2) Lochranza Camping & Caravan Site, Lochranza – Isle of Arran
Lochranza is unrivalled when it comes to getting up close and personal with some of Scotland’s most spectacular wildlife. Red deer live on and around the site all year round – the stags calling out towards the end of summer and rutting in early autumn. In fact, the campsite is pretty sparse apart from the deer and the occasional sheep, but to see these majestic creatures running, rutting and mating alongside your makeshift home is just amazing. The scenery on all sides of the campsite, which is really no more than a field, is amazing too. Rolling hills and breathtaking blue skies tower over this large plot, which has its own golf course, tea room and shop.
A five-minute walk takes you to the Isle of Arran Distillery where, if you don’t sample the whisky, be sure to taste the award winning ice cream. Lochranza Castle sits around half a mile in the other direction, surrounded by hills, yachts and whitewashed houses. It’s a fantastic photo opportunity and there’s plenty of wildlife to spot on its shores. You could take the ferry from Lochranza Port, which is at the very tip of Arran, across to the Mull of Kintyre in summer or to Tarbert, which is as far as it goes in winter. Brodick Castle is a short drive away and, for the more intrepid, there’s plenty of wakeboarding to be done off the coast. You’ll spot lots of amazing seabirds, including herons, which come surprisingly close to the main Calmac ferry terminal.
3) Culzean Castle Camping & Caravan Site, Maybole – Ayrshire
Even if you aren’t visiting Arran, you can still admire the view across to Brodick by staying at the Culzean Castle Camping & Caravan Site in Maybole.
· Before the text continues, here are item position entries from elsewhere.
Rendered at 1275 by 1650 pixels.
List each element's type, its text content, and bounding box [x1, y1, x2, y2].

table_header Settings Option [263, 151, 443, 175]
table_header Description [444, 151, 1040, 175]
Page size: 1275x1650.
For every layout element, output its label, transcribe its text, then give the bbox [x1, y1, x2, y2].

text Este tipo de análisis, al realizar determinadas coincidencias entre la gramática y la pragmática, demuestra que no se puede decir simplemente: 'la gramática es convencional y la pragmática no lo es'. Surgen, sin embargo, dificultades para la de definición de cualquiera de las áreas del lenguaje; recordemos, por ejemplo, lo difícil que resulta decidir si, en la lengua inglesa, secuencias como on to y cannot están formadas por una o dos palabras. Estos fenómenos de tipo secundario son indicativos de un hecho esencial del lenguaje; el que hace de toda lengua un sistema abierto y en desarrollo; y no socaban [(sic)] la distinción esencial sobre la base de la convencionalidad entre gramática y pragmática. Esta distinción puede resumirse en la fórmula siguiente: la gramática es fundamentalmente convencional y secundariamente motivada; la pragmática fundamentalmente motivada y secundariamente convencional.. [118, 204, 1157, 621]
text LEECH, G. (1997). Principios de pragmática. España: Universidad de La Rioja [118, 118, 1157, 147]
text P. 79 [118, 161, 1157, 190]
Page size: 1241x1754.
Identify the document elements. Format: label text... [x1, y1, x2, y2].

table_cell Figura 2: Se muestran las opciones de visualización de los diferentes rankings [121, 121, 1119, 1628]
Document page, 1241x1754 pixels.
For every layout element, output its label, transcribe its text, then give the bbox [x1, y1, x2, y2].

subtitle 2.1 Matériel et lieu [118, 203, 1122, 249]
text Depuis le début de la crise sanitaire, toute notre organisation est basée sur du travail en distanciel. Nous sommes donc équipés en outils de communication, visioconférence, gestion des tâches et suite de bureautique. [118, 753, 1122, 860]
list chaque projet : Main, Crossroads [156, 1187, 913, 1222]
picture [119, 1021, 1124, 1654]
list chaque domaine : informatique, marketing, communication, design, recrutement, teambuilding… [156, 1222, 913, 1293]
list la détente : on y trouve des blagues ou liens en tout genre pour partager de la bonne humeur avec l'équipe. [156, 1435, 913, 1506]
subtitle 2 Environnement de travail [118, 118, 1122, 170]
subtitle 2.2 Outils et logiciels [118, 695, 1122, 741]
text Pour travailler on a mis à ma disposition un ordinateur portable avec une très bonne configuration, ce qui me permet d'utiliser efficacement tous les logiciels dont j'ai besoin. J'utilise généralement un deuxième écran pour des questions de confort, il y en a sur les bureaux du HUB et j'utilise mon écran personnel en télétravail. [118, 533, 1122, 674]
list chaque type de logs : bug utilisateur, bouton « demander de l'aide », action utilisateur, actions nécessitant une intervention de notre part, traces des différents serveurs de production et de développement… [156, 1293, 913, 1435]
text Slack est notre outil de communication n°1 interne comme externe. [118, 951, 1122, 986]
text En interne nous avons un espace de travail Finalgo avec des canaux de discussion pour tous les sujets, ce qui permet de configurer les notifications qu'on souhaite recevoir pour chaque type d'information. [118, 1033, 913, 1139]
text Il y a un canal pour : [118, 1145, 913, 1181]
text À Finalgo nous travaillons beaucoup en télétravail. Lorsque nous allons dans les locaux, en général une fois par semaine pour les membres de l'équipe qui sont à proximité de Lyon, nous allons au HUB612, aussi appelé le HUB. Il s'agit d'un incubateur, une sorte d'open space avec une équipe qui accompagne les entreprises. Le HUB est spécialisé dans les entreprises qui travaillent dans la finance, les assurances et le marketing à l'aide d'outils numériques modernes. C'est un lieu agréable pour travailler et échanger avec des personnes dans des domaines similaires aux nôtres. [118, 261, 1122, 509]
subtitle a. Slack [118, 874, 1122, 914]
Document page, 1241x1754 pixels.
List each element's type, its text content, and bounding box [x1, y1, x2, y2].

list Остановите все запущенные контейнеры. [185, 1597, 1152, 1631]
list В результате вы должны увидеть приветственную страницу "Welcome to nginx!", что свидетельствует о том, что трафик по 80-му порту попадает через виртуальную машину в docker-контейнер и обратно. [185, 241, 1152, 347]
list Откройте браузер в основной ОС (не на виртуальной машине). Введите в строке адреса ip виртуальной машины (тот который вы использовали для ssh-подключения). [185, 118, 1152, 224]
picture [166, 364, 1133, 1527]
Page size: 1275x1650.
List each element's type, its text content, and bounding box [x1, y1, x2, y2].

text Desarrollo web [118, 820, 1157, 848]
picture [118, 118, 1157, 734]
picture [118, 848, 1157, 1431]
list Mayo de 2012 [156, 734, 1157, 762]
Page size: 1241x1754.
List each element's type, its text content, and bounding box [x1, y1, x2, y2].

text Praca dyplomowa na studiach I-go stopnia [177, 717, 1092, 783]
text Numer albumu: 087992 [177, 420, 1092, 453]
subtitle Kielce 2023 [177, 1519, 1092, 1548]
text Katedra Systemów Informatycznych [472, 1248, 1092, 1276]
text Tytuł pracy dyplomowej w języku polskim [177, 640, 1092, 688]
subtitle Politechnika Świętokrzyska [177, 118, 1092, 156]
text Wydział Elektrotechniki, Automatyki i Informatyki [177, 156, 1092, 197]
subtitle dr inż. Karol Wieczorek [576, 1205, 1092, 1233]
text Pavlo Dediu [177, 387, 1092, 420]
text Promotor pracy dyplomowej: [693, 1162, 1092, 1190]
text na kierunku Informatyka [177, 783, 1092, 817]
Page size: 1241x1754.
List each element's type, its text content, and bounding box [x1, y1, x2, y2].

It’s not small like the others but it is friendly and the setting is certainly picturesque. The site sits in the grounds of Culzean Castle, which is one of the best loved strongholds in Scotland and where the sunsets have to be seen to be believed.
Now owned and run by The National Trust for Scotland, most areas of the 600-acre estate are open to the public between March 30 and October 31, while the restaurant and visitor centre shops open at weekends all year round. The campsite welcomes motor homes, touring caravans and tents between March 25 and November 1 and has all mod cons, including on-site laundry and excellent toilet facilities and showers. There’s even a children’s play park and plenty of space to walk the dog.
4) Drumshademuir Caravan & Camping Park, by Kirriemuir – Angus
Drumshademuir is a small and friendly campsite that’s perfect for exploring Angus – and what’s more, it’s open all year round. It has such a warm and welcoming atmosphere that many touring caravans are pitched here permanently, their owners driving up to spend Hogmanay on the site.
It has its own pub, licensed restaurant and shop which stocks the daily papers, even throughout the winter. There’s a children’s play park and woodland walk where you’re normally guaranteed to spot red deer, rabbits and a few frogs and toads at least. Glamis Castle is just up the road and there are lots of unique little shops to discover in Kirriemuir, which is a ten-minute drive from the site and has its own aviation museum.
5) Ashaig Camping and Caravan Site, Breakish – Isle of Skye
For a peaceful spot on the Isle of Skye, Ashaig Camping and Caravan Site is just the ticket. Situated just four miles from the Skye Bridge, it’s really convenient for exploring Broadford – and indeed the rest of the island – as well as Kyle of Lochalsh on the mainland.
There are so many things to do in this neck of the woods that you might find yourself staying on for longer – and Ashaig is the perfect place to do it. It doesn’t promise the hanging gardens of Babylon but what it does promise is a peaceful night’s sleep, every night. It’s friendly and relaxed and is a stone’s throw from Eilean Donan, which is dubbed the most romantic castle in Scotland. There are sandy beaches nearby and separate dog walking areas.